Have you ever chosen a word for the year? It can be an anchor, a goal, or a touch point of sorts. Last year I chose “joy” which turned out to be ironic, but also a challenge to find joy amidst the year-that-shall-not-be-named.
I didn’t enter 2021 with a specific word, but rather more of a mindset of positivity. Then as 2021 came tearing in like a hangry toddler looking for goldfish crackers, I concluded a general vibe wasn’t going to cut it.
Balance? Hope? Those were good options and definitely applicable, but they didn’t feel right. “Relax,” I told myself, “there’s no rule that you have to choose a word by a certain date, if at all. Be patient, you’ll land on the right one.”
Covid numbers started rising and it was clear school would not return soon to in-person learning. As a teacher and a parent that’s hard news. Not knowing how long this new lockdown would last or what it would entail caused a new wave of uncertainty. Be patient, there’s no point worrying about things you can’t control.
School reconvened online and I adjusted to teaching remotely. Our family found their “school” spots and we gradually got into a routine. However, technology lagged, links didn’t open as I’d planned, I got booted out of my own google meet (more than once), and I found myself frequently saying to my students, “thank you for your patience.”
On a rare trip to the grocery store someone accidently bumped into my cart as he navigated the arrows and people. “I’m so sorry!” he quickly apologized. “No need,” I replied, “It’s bound to happen.” The shopper ahead of me in line shrugged and nodded her agreement. And because I am the type of person who speaks to random people in stores I observed, “No point in getting upset, we just need to budget more time for these errands nowadays.” She whole-heartedly concurred and said, “We all need to have more patience.”
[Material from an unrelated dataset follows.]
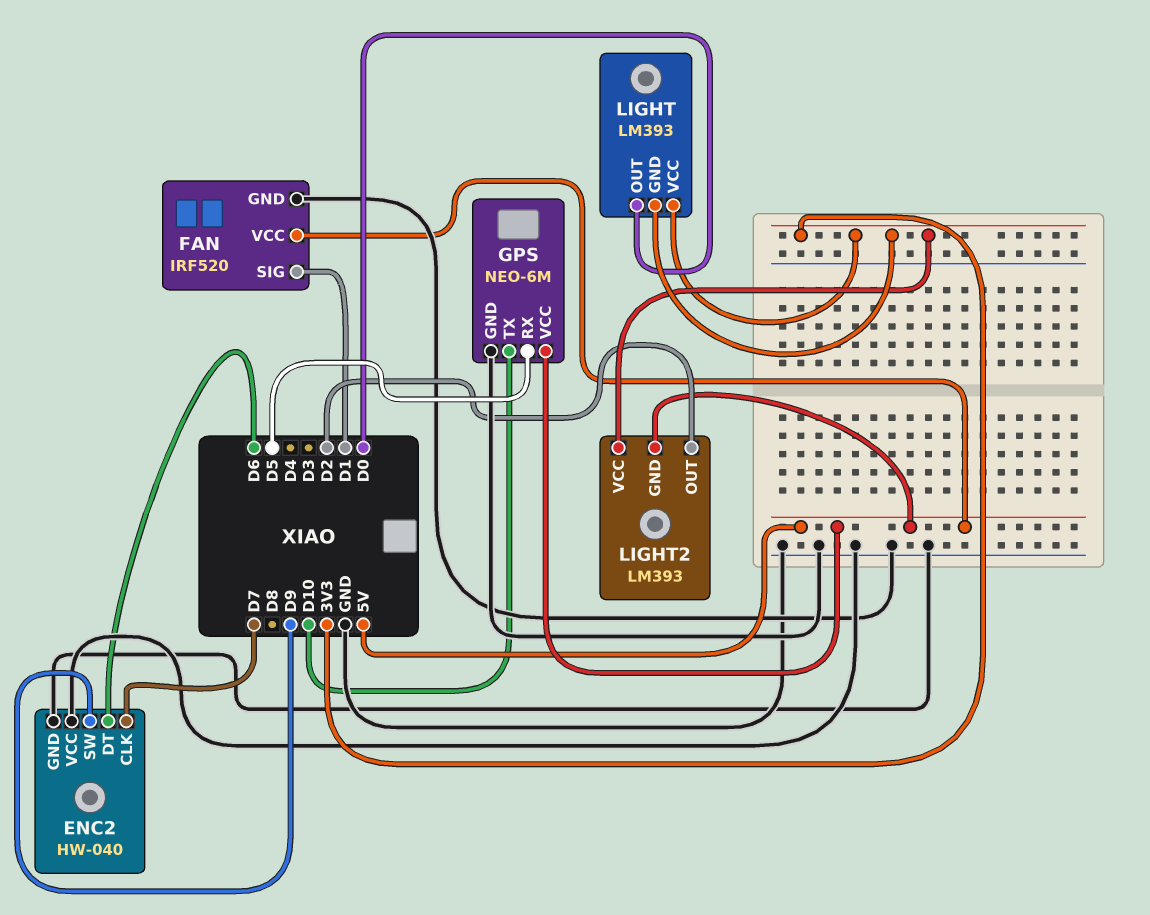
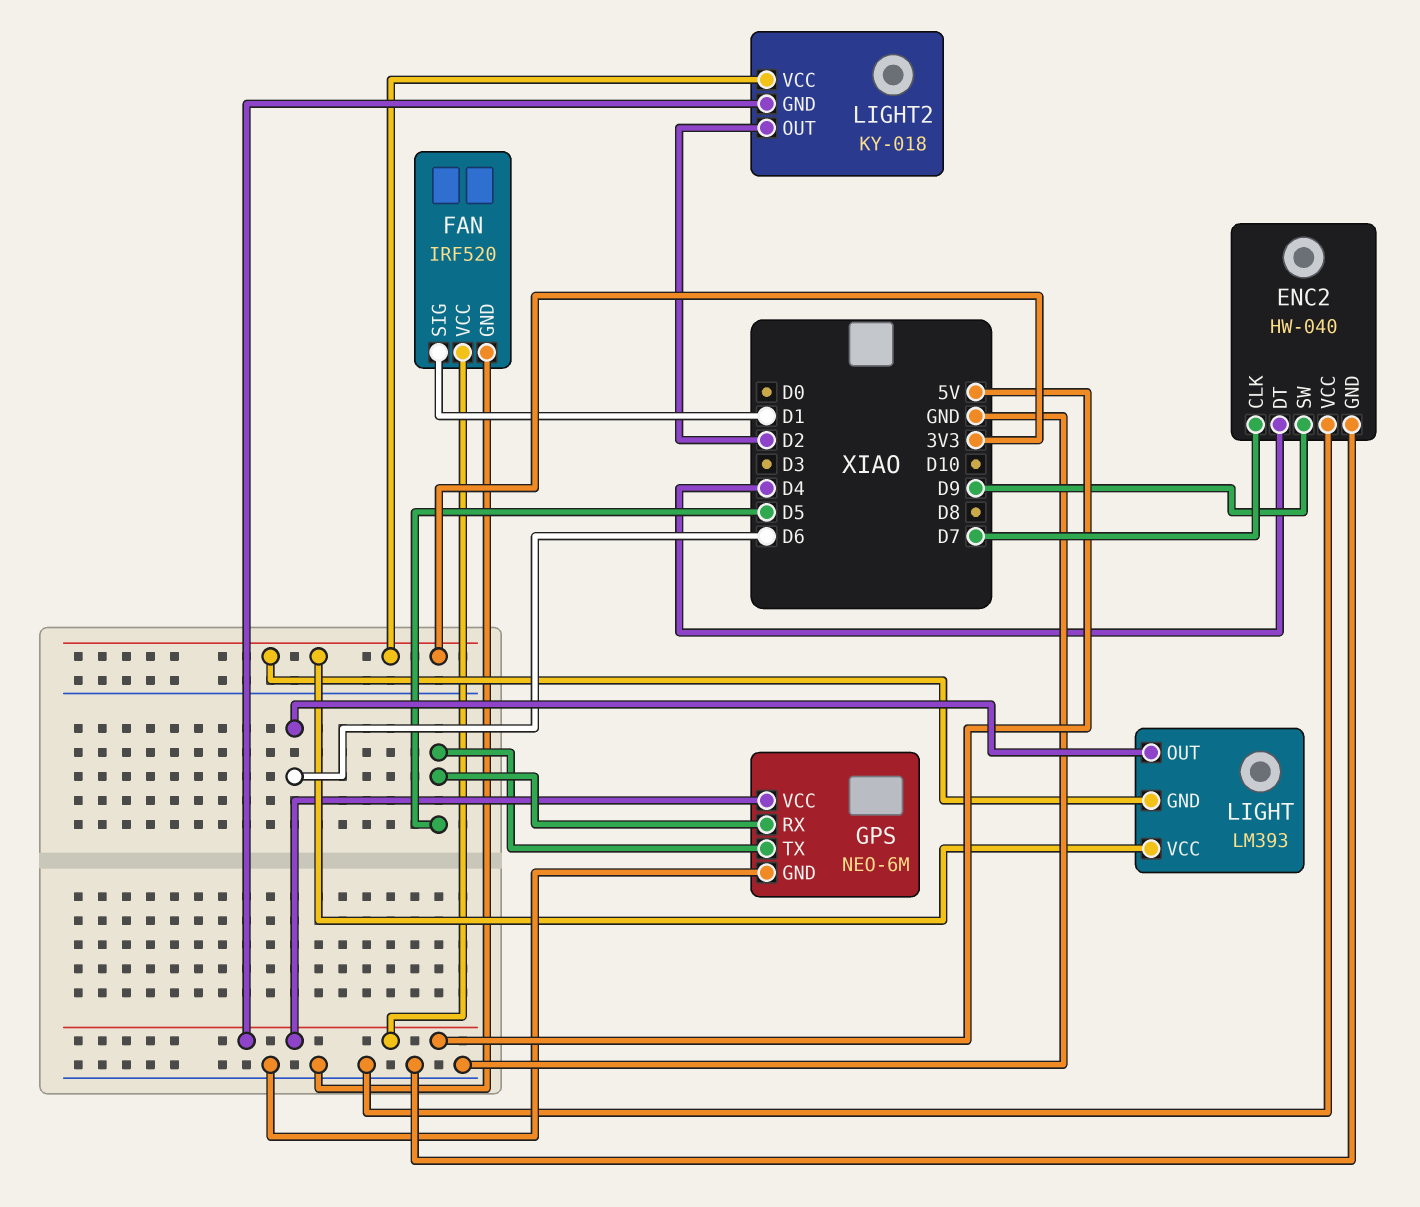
ENC2 pin DT: D6 -> D4
GPS pin TX: D10 -> D5
LIGHT pin OUT: D0 -> D6
LIGHT2: LM393 -> KY-018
Patience. Waiting without getting riled up even if you’ve been waiting a long and tedious amount of time.
Haven’t the past ten months been tedious? They have certainly been cause to get riled up. And it often seems like we have been in an perpetual state of waiting.
Patience? Now? Come on. During this collective trauma? Patience when I literally and figuratively have 15 tabs open at once? Now, when we’re navigating a global pandemic and a Stay-At-Home order?
When I was in grade one our teacher let us bring in records to listen to during indoor lunches (yes, I’m old). One of my friends had an album with a singing snail and I can still recall the lyrics (no googling necessary):
Don’t be in such a hurry
When you get impatient, you only start to worry
That God is patient, too
And think of all the times when others have to wait for you.
My students need to wait for me when an assignment didn’t load properly or my screen won’t share. My sons need to wait when I am still teaching, but they are done for the day and why can’t I answer their questions and requests RIGHT NOW? Or later when I am preparing lessons and focused on that instead of the story they are trying to tell me.
Being patient is hard work. The more I think about it, patience is an excellent choice for this year. We all need to have it and we all deserve to receive it, too.
I need to be patient with myself. That is particularly difficult when I feel like I have too much and too little time all at once. Or when I feel I am in a fog and can’t focus; or I feel overwhelmed by the unknown. It’s easy to feel like a failure when a reasonable goal isn’t met and the only reason is “welp, it’s Covid.” I will quiet the voice who berates me “What happened to reading more and cleaning out that closet?” I can be more understanding towards myself when I intended to be present with my family, but the latest presser got my attention instead.
I’m committing to demonstrating more patience this year. Yes, even towards my husband when he saunters into the kitchen and blows out my scented candle for NO REASON. I will be patient with students who turn in blank assignments or don’t log in all day. I will have patience for those who are trying to navigate these past, present, and future months as best they can, even if we don’t share the same point of view.
Patience isn’t all we need, but it’s a start. We are mourning the loss of how life used to be and a future that is uncertain.
Be patient with yourself, friend. You deserve it.